A “Marcha da Família” foi a maior manifestação popular de 1964. Doze dias depois de sua realização, Goulart foi deposto.
Segundo o cônsul americano na cidade, “quase todas as famílias das classes médias e alta estavam representadas, com pequena participação das classes mais baixas”.
Quem deu musculatura à manifestação foram organizações religiosas e líderes políticos. Anos depois, as senhoras que lideraram a marcha tornaram-se um estorvo para os generais.
Vejam vocês.
Eu até acho que, em 1964, Serra estava um tantinho no lugar errado — no comício da Central do Brasil por exemplo, o que é exaltado em sua campanha, uma desnecessidade.
Mas não vou escarafunchar isso agora.
O que posso dizer em homenagem à biografia do valente colunista é que, enquanto o agora presidenciável tucano estava exilado — havia uma ordem de prisão contra ele no Brasil, e surgiu até um bilhete com instruções para eliminá-lo no Chile —, Gaspari estava por aqui mesmo, cantando as glórias do regime. Às quatro ditaduras que compõem a sua obra sobre o período — Envergonhada, Escancarada, Derrotada e Encurralada —, ele poderia acrescentar uma quinta: A Ditadura Aplaudida, que seria composta apenas de textos do próprio Elio Gaspari.
Verdade ou mentira?
E é ele quem vem falar agora, nesse tonzinho moralista, da Marcha da Família? Há várias impropriedades na alusão. Em primeiro lugar, aquela manifestação era, sim, popular, goste o neocompanheiro ou não. E nada tinha de despropositada.
O governo João Goulart havia levado o baguncismo para o palácio. O receio de que estivesse tramando um autogolpe estava ancorado em evidências. Mas deixo essa coisa pra lá.
A segunda impropriedade é atribuir àquele protesto um caráter elitista e associá-lo, então, à manifestação de agora de milhões de brasileiros que repudiam, por exemplo, o aborto.

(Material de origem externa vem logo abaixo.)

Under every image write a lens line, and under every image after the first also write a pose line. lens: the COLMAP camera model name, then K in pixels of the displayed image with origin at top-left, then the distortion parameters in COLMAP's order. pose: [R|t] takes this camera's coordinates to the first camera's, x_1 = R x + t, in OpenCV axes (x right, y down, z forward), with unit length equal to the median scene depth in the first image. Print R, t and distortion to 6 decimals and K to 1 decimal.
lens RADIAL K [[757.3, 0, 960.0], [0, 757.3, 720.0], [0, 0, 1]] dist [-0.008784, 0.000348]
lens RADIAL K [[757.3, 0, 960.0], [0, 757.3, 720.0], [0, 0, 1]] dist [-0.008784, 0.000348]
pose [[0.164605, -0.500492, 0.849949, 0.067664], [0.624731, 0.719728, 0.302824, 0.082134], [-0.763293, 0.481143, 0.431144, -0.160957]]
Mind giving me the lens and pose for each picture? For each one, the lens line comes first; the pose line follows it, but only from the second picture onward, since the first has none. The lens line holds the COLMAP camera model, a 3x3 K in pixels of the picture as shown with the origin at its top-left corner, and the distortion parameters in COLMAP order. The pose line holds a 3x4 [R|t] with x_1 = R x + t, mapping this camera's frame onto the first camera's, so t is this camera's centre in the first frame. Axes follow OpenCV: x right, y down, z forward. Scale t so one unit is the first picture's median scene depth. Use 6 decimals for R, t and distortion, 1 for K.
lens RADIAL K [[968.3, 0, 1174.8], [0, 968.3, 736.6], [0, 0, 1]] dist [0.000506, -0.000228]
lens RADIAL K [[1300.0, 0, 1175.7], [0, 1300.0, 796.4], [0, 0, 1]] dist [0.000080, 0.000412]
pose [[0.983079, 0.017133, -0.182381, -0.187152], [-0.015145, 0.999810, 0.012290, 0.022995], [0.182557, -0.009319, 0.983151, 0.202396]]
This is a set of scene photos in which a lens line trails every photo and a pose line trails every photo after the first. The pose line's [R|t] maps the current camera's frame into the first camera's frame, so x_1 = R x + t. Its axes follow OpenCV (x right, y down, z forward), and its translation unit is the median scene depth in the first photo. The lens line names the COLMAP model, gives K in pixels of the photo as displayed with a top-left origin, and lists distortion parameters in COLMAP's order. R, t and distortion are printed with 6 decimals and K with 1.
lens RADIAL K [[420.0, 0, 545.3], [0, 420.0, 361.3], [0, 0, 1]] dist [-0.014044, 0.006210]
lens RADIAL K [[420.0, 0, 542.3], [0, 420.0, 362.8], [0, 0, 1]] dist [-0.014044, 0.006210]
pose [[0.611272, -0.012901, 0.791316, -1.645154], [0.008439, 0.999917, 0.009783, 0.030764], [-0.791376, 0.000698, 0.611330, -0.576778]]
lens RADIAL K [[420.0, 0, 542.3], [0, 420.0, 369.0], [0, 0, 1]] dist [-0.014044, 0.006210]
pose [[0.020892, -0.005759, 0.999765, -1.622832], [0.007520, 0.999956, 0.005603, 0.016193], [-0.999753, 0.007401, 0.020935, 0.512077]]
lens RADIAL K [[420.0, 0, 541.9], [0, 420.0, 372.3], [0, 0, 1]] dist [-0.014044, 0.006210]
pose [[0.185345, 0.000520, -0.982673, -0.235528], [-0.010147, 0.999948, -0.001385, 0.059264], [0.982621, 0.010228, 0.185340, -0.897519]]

Se, naquele caso, segundo Gaspari, a elite estava na rua, em 2010, com clareza insofismável, quem fala é o povo ao qual o colunista já começa a se apegar.
De resto, eu lhe proponho um desafio: ele convoca uma marcha pró-aborto, e eu convoco uma contra. Vamos ver quem vai reunir brasileiros com a melhor dentição e com a pele mais bem-tratada. Não existe banguela de esquerda, não! As convicções homicidas dos esquerdistas (todas para salvar a humanidade, claro!), por incrível que pareça, se formam mesmo é no conforto.
Vai ver é alguma estranha proteína do sucrilho…
Gaspari — o derrotado da eleição de 2010, mesmo que Dilma vença — queria ver Serra discutindo a questão cambial e a supervalorização do Real.
Entendo!
Ele queria que o tucano disputasse a eleição só para ter razão, não para vencer. Não que Gaspari, ele próprio, fosse elogiá-lo por isso. Continuaria com a sua metáfora haurida da construção civil para tratar da luta de classes: os tais andares de baixo e de cima…
O companheiro gostaria de ver a oposição, no máximo, como uma espécie de ombudsman do governo Lula. Não deixa de ser um avanço: durante a ditadura militar, ele simplesmente a achava desnecessária.
Quem não tem memória ou arquivo que caia no truque.
Eu tenho os dois.
E o mau hábito de chamar as coisas pelo nome.